Ich habe eines ihrer Bücher zum Geburtstag bekommen und jetzt ausgelesen.
Das Lavendelzimmer von Nina George
Knaur 2013, 382 Seiten
Jean Perdu ist Buchhändler aus Leidenschaft - und aus Enttäuschung. Vor 20 Jahren, als er 30 war, verließ in seine Geliebte Manon wortlos und hinerließ einen Brief, den er all die Jahre ungeöffnet in einer Tischschublade eingesperrt hatte. Und diesen Tisch widerum in einem Zimmer, das er verriegelte. Bis Catherine auftaucht, eine neue Nachbarin, die gerade von ihrem Mann verlassen wurde und die nun Möbel braucht. Sie bekommt - dreimal dürft ihr raten - Jeans Tisch samt Brief. Er liest ihn also schließlich und muss statt Enttäuschung und Zurückweisung nun Trauer verarbeiten: Manon hat ihn verlassen, weil sie sterbenskrank war und sie bat ihn zu ihr in die Provence zu kommen, bevor sie stirbt. Jean Perdu löst also den Anker seines Bücherschiffes, das er als Pharmacie Littéraire aufgebaut hat und Bücher als Heilmittel verkauft, und macht sich auf in den Süden. Begleitet wird er zunächst unfreiwillig von dem jungen Schriftsteller Max Jordan, der wie viele andere, auf die er unterwegs trifft, zu einem Freund wird. Es geht also um die Verarbeitung von Trauer und Liebe und eine Rückgewinnung von Lebensfreude. Das klingt gut, ist es aber nicht immer.

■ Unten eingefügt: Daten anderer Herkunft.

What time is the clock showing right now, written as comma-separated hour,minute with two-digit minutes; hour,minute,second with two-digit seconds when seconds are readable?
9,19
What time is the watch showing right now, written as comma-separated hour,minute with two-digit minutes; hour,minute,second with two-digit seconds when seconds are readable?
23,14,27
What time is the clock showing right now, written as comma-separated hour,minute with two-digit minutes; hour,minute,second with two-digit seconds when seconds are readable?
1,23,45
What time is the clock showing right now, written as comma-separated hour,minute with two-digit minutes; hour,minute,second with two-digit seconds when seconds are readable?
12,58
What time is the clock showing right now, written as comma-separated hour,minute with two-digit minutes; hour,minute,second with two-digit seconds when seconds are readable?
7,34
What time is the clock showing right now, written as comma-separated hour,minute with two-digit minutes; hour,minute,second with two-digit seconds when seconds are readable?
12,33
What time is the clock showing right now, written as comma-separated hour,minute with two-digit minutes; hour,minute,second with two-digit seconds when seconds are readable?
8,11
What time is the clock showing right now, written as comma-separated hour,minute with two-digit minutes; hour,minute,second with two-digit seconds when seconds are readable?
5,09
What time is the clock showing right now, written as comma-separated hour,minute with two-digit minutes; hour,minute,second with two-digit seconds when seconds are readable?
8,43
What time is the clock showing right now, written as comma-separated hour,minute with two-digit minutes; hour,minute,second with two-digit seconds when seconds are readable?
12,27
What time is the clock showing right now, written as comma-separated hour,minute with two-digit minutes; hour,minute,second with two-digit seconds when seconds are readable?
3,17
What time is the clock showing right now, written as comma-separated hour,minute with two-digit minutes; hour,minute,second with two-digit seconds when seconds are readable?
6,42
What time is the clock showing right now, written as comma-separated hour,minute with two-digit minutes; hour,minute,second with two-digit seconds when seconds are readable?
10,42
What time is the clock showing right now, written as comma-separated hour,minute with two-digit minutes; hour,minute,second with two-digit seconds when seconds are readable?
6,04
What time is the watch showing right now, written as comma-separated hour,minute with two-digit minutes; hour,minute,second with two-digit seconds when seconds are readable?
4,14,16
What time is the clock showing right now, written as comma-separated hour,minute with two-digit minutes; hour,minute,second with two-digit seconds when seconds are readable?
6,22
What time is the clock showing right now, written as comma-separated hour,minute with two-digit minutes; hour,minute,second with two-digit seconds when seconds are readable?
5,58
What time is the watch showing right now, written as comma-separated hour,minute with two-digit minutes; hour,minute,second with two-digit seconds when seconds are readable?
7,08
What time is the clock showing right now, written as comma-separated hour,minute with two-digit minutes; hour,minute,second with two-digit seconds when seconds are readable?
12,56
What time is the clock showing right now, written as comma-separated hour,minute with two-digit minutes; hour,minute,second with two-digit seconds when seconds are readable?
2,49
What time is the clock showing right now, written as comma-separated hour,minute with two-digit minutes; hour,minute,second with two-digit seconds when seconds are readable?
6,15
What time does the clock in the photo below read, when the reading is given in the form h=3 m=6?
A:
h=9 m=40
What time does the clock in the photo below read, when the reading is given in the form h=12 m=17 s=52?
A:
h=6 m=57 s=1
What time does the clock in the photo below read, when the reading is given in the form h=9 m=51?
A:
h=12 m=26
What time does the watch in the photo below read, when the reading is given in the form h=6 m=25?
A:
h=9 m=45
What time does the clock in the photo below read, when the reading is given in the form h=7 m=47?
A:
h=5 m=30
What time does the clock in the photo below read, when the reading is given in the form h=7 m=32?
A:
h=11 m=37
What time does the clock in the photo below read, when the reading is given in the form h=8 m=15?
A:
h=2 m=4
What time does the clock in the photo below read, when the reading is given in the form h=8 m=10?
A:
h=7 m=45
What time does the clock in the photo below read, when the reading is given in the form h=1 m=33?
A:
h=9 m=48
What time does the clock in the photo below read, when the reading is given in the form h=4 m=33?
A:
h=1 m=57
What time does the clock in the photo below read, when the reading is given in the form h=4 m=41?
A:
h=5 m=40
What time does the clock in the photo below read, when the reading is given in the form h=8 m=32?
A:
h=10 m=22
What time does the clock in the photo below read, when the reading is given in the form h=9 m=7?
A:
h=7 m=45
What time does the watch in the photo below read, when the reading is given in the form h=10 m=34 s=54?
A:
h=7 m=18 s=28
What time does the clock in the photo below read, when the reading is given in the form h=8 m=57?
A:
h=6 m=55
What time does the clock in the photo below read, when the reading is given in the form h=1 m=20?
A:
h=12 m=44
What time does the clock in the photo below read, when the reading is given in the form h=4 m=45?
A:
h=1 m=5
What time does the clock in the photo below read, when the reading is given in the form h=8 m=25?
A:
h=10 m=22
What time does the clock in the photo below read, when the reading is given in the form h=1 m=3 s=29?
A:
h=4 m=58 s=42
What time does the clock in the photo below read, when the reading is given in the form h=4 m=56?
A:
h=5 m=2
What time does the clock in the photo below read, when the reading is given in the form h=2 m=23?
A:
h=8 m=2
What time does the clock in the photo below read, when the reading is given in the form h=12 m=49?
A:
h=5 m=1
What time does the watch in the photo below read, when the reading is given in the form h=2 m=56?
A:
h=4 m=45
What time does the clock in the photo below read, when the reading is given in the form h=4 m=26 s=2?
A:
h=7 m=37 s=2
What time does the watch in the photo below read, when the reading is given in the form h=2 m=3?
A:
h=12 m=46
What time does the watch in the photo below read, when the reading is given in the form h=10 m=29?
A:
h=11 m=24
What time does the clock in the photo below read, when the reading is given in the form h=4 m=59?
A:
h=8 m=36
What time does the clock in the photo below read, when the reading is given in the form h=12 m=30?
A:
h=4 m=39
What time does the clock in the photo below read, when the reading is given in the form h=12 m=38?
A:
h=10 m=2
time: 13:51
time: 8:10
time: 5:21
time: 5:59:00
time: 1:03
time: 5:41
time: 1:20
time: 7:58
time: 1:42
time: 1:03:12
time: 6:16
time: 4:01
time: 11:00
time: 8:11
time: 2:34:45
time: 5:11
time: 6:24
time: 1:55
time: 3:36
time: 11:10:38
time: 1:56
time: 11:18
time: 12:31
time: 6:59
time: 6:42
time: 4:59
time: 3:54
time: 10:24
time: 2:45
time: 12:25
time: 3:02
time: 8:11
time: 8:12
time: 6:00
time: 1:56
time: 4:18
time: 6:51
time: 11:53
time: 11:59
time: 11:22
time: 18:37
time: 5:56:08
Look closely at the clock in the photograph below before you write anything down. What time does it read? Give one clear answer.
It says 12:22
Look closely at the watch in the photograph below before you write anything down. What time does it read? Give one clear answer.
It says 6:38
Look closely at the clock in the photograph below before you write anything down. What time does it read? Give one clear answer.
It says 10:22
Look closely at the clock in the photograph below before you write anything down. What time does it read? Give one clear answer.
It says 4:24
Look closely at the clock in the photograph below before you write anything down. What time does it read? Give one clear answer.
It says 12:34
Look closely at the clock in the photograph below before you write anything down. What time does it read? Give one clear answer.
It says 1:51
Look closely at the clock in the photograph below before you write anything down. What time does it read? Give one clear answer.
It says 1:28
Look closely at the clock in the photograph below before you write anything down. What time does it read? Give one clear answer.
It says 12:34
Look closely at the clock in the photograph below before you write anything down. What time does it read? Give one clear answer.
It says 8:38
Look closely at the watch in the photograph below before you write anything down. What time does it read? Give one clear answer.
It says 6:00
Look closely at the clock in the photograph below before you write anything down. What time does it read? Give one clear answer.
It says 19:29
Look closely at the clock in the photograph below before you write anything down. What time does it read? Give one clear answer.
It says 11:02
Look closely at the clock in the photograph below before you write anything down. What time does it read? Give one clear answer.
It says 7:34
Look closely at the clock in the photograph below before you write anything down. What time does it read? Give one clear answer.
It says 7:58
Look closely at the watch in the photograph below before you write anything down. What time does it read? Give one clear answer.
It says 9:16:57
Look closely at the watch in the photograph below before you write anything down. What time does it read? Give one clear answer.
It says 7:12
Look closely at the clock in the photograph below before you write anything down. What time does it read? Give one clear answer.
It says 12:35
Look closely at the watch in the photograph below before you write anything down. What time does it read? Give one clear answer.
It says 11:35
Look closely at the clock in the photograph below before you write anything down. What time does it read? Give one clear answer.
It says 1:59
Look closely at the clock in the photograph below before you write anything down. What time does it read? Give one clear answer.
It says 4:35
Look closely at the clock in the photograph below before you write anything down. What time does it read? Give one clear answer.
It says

Da haben wir mit Jean Perdu einen seltsamen Protagonisten, der denkt wie eine Frau, wenn er über Gefühle und die Tragik der Liebe nachdenkt. Ein Mensch, der der Welt durch (scheinbar) enttäuschte Liebe entsagt hat seit zwanzig Jahren, emotional verknöchert ist und alles an sich und um sich herum spartanisch hält - bis auf seinen Körper und seinen ungewollten Charme. Natürlich. Das passt nicht zusammen. Man kann nicht umhin, sich diesen Jean Perdu als hageren, älteren Herren mit langen Haaren und Bart vozustellen, denn das wäre er wohl eigentlich besser. Und dann ist da Manon, seine verstorbene Geliebte. Die nackt auf einem weißen Pferd durch die Camargue reitet und in ihrem Tagebuch für so manchen Fremdschäm-Kitsch sorgt. Und die - natürlich - tragisch stirbt. So ist ausgerechnet die Jean-Manon-Geschichte der Schwachpunkt des Romans, sowohl durch die Charaktere als auch durch die Story. Dabei geht es gar nicht um die Frage, ob alles realisitisch ist. Es geht um die Glaubwürdigkeit in der Fiktion und da hakt es manchmal sehr.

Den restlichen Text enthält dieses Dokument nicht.